Doç. Dr. Çağlar Erbek
Bozkırın kalbinde bir sessizlik vardır; ama bu sessizlik, durgunluğun değil, devinimin sessizliğidir. Ufka kadar uzanan sarı otların arasından esen rüzgâr, yalnızca toprağı değil, insanın ruhunu da şekillendirir. Çünkü bozkırda biçim, yaşamın kendisinden doğar; sabit değildir, sürekli değişir, akar, dönüşür.
Göçebe insan, doğayı izleyen değil, onunla birlikte hareket eden bir varlıktır. Atının yelesinde, kartalın kanadında, rüzgârın yönünde kendi varlığını hisseder. Bu yüzden onun sanatı, durağan değil; ritmik, döngüsel ve nefes alan bir sanattır. Her çizgi, bir kalp atışı gibidir; her motif, doğanın bir anlık nabzını tutar.
Bozkırın sanatında biçim, doğayı kopyalamaz. Doğa zaten sanatın kendisidir. İnsan, onun ritmine kulak verir ve onu çizgiye dönüştürür. Spiral, dalga, zikzak… Bunlar yalnızca süs değil, evrenin nabzını taşıyan imgelerdir. Her kıvrım, varlığın sürekliliğini, her dönüş, yaşamın yeniden doğuşunu anlatır.

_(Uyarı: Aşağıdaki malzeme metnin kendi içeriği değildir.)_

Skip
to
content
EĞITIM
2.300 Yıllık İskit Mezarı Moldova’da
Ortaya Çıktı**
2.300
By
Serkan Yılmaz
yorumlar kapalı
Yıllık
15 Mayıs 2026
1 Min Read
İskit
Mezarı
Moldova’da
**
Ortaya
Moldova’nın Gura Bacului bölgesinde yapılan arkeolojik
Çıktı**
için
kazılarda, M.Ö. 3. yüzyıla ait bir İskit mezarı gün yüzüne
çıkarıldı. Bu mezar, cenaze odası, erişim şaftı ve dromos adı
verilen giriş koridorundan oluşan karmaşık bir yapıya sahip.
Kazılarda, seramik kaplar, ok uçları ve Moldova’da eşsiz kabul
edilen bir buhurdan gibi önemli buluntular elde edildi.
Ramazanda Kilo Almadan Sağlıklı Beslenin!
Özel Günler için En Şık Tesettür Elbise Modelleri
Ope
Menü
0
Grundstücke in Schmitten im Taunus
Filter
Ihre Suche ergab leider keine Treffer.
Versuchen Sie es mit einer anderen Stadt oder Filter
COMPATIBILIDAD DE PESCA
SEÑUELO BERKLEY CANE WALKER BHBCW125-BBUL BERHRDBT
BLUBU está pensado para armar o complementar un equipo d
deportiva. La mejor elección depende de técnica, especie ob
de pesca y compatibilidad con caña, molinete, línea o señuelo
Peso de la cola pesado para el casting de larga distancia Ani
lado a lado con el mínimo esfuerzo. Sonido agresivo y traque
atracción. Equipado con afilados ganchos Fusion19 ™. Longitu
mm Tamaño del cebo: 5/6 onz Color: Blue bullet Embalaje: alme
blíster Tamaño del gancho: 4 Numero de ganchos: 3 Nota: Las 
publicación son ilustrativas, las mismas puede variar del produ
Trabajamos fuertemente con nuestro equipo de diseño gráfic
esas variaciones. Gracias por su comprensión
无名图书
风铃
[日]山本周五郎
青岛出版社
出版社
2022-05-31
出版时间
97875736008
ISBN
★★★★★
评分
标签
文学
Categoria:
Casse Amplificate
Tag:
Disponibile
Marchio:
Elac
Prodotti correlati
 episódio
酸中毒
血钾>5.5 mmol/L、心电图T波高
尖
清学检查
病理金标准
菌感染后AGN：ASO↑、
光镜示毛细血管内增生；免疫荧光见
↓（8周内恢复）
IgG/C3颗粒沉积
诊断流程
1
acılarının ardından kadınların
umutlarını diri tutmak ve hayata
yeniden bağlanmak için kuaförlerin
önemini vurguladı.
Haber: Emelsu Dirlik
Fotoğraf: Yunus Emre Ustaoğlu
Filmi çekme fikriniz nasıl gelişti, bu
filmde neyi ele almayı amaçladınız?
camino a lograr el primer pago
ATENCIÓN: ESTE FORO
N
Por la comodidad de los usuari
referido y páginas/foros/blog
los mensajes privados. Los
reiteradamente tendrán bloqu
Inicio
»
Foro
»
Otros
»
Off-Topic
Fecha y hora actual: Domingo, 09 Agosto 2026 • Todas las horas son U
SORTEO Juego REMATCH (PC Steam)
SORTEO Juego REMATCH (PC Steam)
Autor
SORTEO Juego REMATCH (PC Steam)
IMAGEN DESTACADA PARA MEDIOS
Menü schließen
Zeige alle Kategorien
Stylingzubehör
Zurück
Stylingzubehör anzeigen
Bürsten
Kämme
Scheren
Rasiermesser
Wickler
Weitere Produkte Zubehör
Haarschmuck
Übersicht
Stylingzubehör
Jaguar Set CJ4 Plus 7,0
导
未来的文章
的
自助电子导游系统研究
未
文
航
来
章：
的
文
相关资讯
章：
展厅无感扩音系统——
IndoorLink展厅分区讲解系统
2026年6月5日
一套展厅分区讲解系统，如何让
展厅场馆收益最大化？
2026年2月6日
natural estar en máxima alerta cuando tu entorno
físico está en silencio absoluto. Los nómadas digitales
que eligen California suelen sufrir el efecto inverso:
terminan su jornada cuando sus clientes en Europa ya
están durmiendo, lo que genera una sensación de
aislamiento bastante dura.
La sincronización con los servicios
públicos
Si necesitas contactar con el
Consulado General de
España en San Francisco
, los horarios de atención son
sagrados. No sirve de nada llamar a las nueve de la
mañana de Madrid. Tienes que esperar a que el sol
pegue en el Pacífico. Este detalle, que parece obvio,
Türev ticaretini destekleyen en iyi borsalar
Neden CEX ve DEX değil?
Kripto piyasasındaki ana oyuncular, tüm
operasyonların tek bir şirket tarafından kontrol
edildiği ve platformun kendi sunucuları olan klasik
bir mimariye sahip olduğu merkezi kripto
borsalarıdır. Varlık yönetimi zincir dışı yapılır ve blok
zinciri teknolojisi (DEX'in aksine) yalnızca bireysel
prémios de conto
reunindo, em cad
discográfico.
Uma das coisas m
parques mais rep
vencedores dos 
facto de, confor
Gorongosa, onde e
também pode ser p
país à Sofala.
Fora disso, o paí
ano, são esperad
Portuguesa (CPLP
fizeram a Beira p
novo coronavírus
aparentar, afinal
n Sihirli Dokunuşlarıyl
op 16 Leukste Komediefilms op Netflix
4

Bir bozkır sanatçısı için taş ya da bronz, ölü madde değildir. Onlar, içinde rüzgârın ve güneşin izini taşıyan canlı yüzeylerdir. Sanatçı, o yüzeye biçim verirken aslında kendi iç dünyasını da ritmik bir dansa çağırır. Bu dans, yüzyıllar boyunca aynı enerjiyi taşımış; bir geyik boynuzunda, bir at geminde, bir kemer tokasında hep yeniden hayat bulmuştur.
Bozkır estetiği, bize bir şeyi öğretir: Hareket, güzelliğin özüdür. Durağan olan, bozkırın dilinde yoktur. Güzellik, rüzgârın yön değiştirdiği, çizginin kıvrıldığı, hayatın kendi kendini yeniden kurduğu o anlarda doğar.
Bu yüzden bozkır sanatı, yalnız bir geçmiş değil, bir felsefedir. Her motifiyle insana fısıldar:
“Denge, durarak değil; akarken bulunur.”
Rüzgârın şekil verdiği taşta, göçebe ellerin sabırla işlediği desenlerde hâlâ o bilgelik yaşar. Ve biz bugün, modern dünyanın hızında savrulurken bile, o çizgilerin içinde evrenle yeniden uyum kurmanın estetiğini bulabiliriz.